New Features in Impala 2.7.0 for MapR

IMPORTANT This component is deprecated. Hewlett Packard Enterprise recommends using an alternate product. For more information, see Discontinued Ecosystem Components.

Impala 2.7.0 for MapR introduces some new features that enhance the behavior and performance of Impala.

Performance Improvements

Impala 2.7.0 for MapR introduces the following performance improvements:
  • Overall performance improvements for secure clusters.
  • Overall performance improvements for join queries. A pre-fetching mechanism is used while building the in-memory hash table to evaluate join predicates.
  • Improved query time for queries run against DECIMAL columns in Avro tables. The code that parses DECIMAL values from Avro now uses native code generation.
  • Improved efficiency in LLVM code generation that can reduce codegen time, especially for short queries.
  • Improved performance reading Parquet files.
  • Improved performance for top-N queries, or queries that include both ORDER BY and LIMIT clauses.

Support for the Amazon S3 File System

You can use Impala to query data in the Amazon S3 filesystem. Impala can query any file type supported by the S3 filesystem.

To run Impala on the Amazon S3 filesystem, add the properties below to the core-site.xml file, copy the core-site.xml file to the IMPALA_CONF_DIR (located in /opt/mapr/impala/impala-2.7.0/conf), and restart the MapR Warden service.
<property>
<name>fs.s3a.access.key</name>
<value><ACCESS_KEY></value>
</property>

<property>
<name>fs.s3a.secret.key</name>
<value><SECRET_KEY></value>
</property>
NOTE
If you plan to run Impala on a secure cluster, create and add the root Certificate Authority (CA) certificate that signed the Amazon S3 certificate to the truststore. Alternatively, you can add the following property to core-site.xml:
<property>
  <name>fs.s3a.connection.ssl.enabled</name>
  <value>false</value>
</property>

Impala Web User Interface Improvements

In version 2.7.0, Impala provides the following Web User Interface improvements:

  • Forced session expiry from the /sessions tab. You can force a session to end by clicking on the link provided in the tab.
  • Additional Impala memory information on the /memz tab.
  • A Memory tab on the Details page for a query.

Set Column Stats Clause

In version 2.7.0, you can use the SET COLUMN STATS clause with the ATLER TABLE statement to set a specific statistical value for a column. You can set a column to the number of distinct values, number of nulls, maximum size, or average size using the respective case-insensitive symbolic names:

numDVs, numNulls, avgSize, maxSize
NOTE This operation applies to an entire table, not a specific partition. You must use single quotation marks around the symbolic name and value.
Run the ALTER TABLE command with the SET COLUMN STATS clause from the impala-shell, as shown in the following example:
$ impala-shell -i localhost
...
[localhost:21000] > create table example (id int);
[localhost:21000] > insert into example values (1), (2), (3);
[localhost:21000] > show column stats example;
+--------+--------+------------------+--------+----------+----------+
| Column | Type   | #Distinct Values | #Nulls | Max Size | Avg Size |
+--------+--------+------------------+--------+----------+----------+
| id      | INT   | -1               | -1     | 4        | 4        |
+--------+--------+------------------+--------+----------+----------+
[localhost:21000] > alter table example set column stats id ('numDvs'='3','numNulls'='0');
[localhost:21000] > show column stats example;
+--------+--------+------------------+--------+----------+----------+
| Column | Type   | #Distinct Values | #Nulls | Max Size | Avg Size |
+--------+--------+------------------+--------+----------+----------+
| id     | INT    | 3                | 0      | 4        | 4        |
+--------+--------+------------------+--------+----------+----------+

SOURCE Command

The SOURCE command runs SQL statements from an SQL source file. You issue the SOURCE command from the impala-shell. The source file can contain SQL statements and impala-shell commands, as well as additional SOURCE commands. Each statement or command must end with a semicolon (;), except for the last statement or command in the file.
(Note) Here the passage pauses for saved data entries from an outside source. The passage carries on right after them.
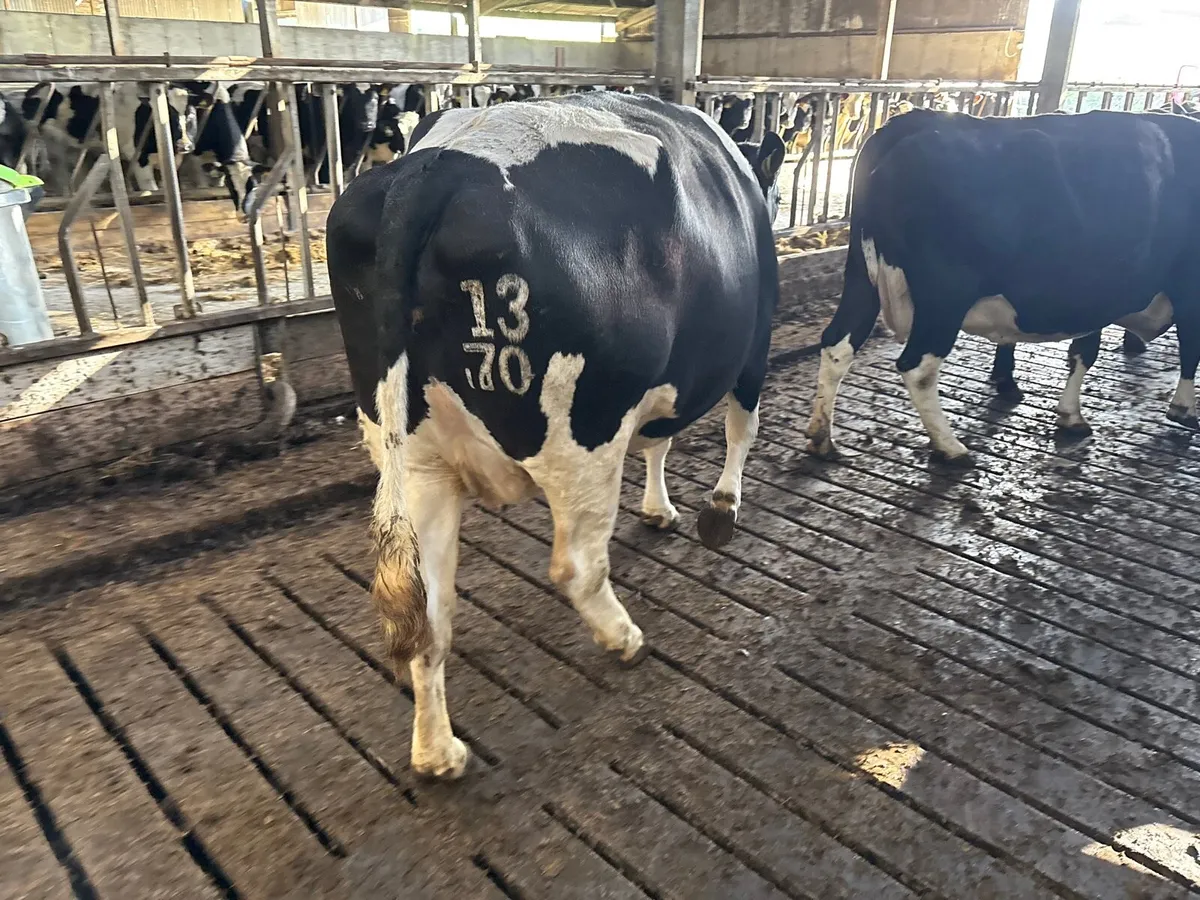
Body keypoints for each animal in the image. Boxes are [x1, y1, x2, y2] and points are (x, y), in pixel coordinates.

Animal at [326, 92, 785, 779]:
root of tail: (431, 170)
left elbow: (659, 440)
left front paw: (659, 508)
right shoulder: (751, 347)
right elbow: (739, 426)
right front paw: (720, 510)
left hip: (411, 457)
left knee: (429, 610)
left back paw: (437, 752)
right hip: (584, 436)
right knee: (576, 566)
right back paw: (624, 638)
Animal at [806, 107, 1200, 464]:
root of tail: (913, 122)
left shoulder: (1097, 294)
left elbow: (1083, 350)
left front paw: (1071, 415)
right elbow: (1191, 347)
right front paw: (1184, 408)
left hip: (861, 277)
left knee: (837, 344)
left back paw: (822, 437)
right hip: (945, 294)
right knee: (917, 367)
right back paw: (950, 447)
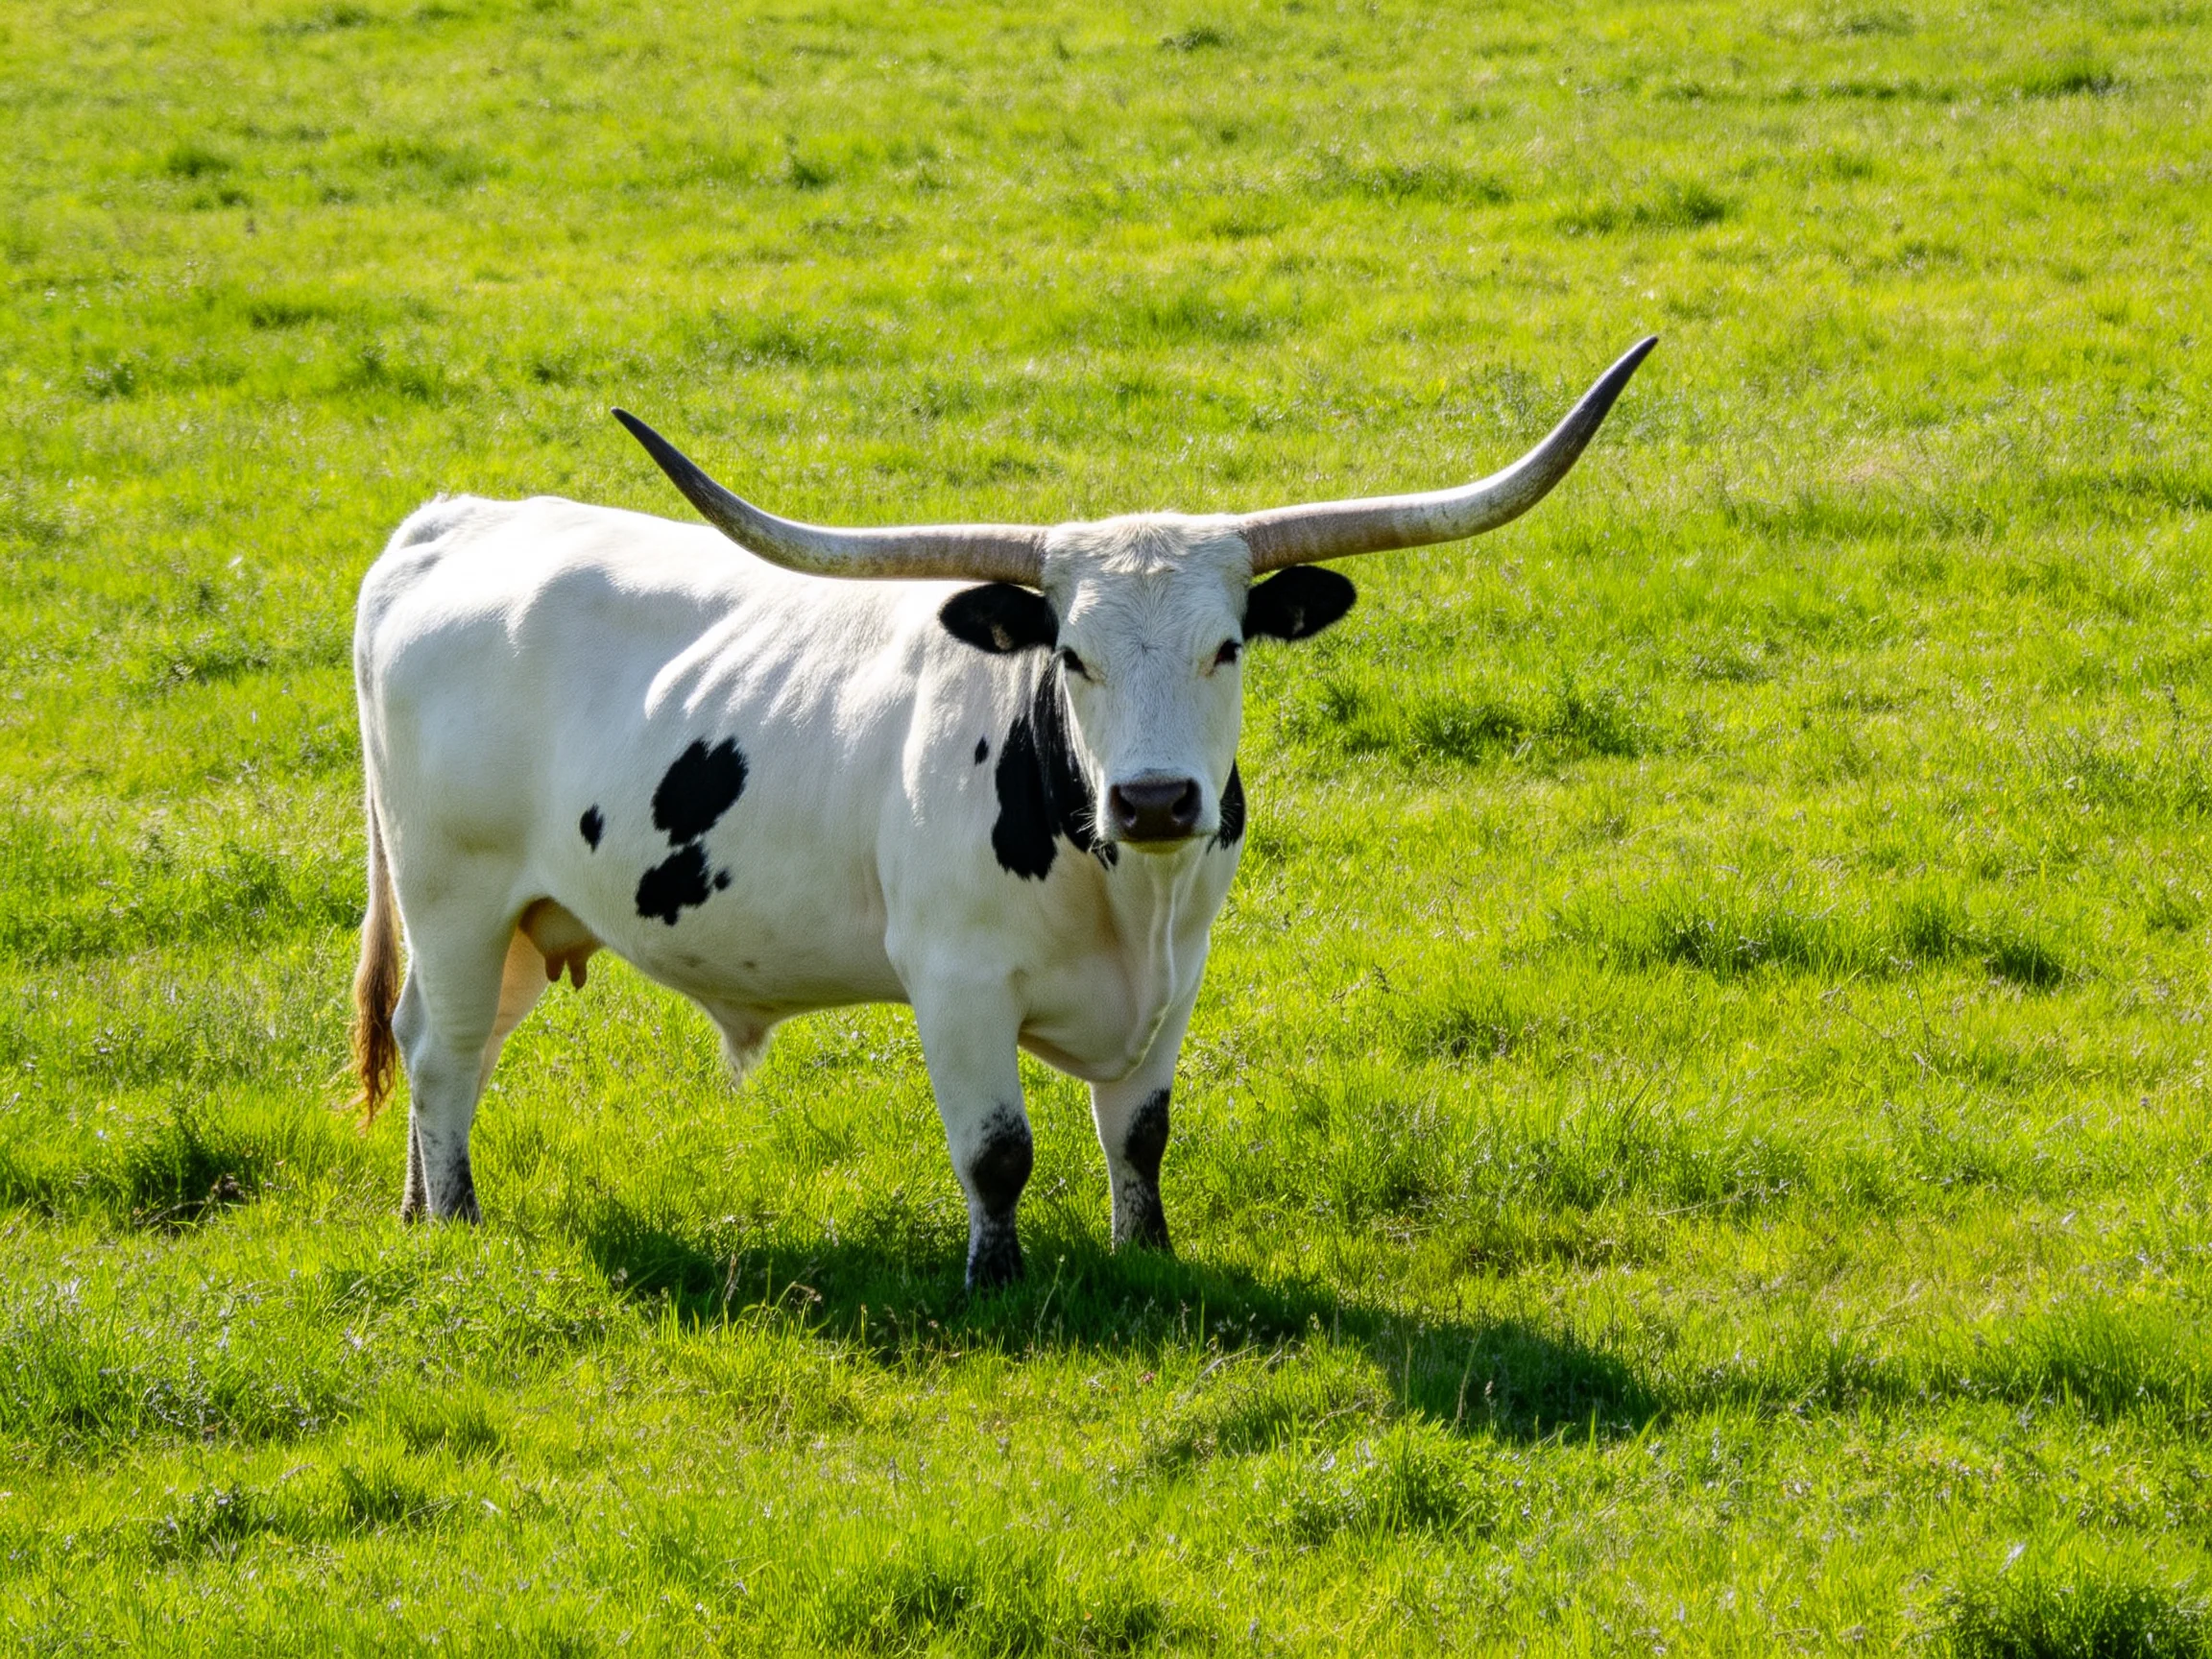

Including additional SOURCE commands inside the source file allows you to set up flexible statement sequences for use cases, such as schema setup, ETL, or reporting.

Run the SOURCE command from the impala-shell, as shown in the following example:

$ cat example.sql
show databases;
show tables in customers;
$ impala-shell -i localhost
...
[localhost:21000] > source example.sql;
Query: show databases
+------------------+----------------------------------------------+
| name             | comment                                      |
+------------------+----------------------------------------------+
| customers        | Stores customer records                      |
| default          | Default Hive database                        |
+------------------+----------------------------------------------+
Fetched 2 row(s) in 0.06s
Query: show tables in customers
+--------------+
| name         |
+--------------+
| customer_001 |
| customer_002 |
| customer_003 |
| customer_004 |
| customer_005 |
+--------------+
Fetched 5 row(s) in 0.03s

Additionally, you can run the SOURCE command on an SQL file that contains statements and calls a SOURCE command from another SLQ file, as shown in the following example:

$ cat example1.sql
show databases;
source example2.sql
$ cat example2.sql
show tables in customers;

$ impala-shell -i localhost
...
[localhost:21000] > source example1.sql;
Query: show databases
+------------------+----------------------------------------------+
| name             | comment                                      |
+------------------+----------------------------------------------+
| customers        | Stores customer records                      |
| default          | Default Hive database                        |
+------------------+----------------------------------------------+
Fetched 2 row(s) in 0.06s
Query: show tables in customers
+--------------+
| name         |
+--------------+
| customer_001 |
| customer_002 |
| customer_003 |
| customer_004 |
| customer_005 |
+--------------+
Fetched 5 row(s) in 0.03s

New Runtime Filter Options

The Runtime Filtering feature was introduced in Impala 2.5.0 to optimize queries against partitioned tables or to evaluate join conditions when partial table data is needed. Impala 2.7.0 introduces two new filtering options that fine-tune the sizes of the Bloom filter structures used in runtime filtering:

The following table lists the new query options and their descriptions. Only modify these options when tuning long-running queries with a combination of large partitioned tables and joins on large tables.
Option Description Type Default
RUNTIME_FILTER_MIN_SIZE Adjusts runtime filtering settings. Defines the minimum size for a filter, regardless of the estimates produced by the planner. This setting overrides any smaller value set for the RUNTIME_BLOOM_FILTER_SIZE option. Impala rounds filter sizes up to the nearest power of two. integer

0 (indicates that the value from the corresponding impalad startup option is used)

RUNTIME_FILTER_MAX_SIZE Adjusts runtime filtering settings. Defines the maximum size for a filter, regardless of the estimates produced by the planner. This setting overrides any smaller value set for the RUNTIME_BLOOM_FILTER_SIZE option. Impala rounds filter sizes up to the nearest power of two. integer

0 (indicates that the value from the corresponding impalad startup option is used)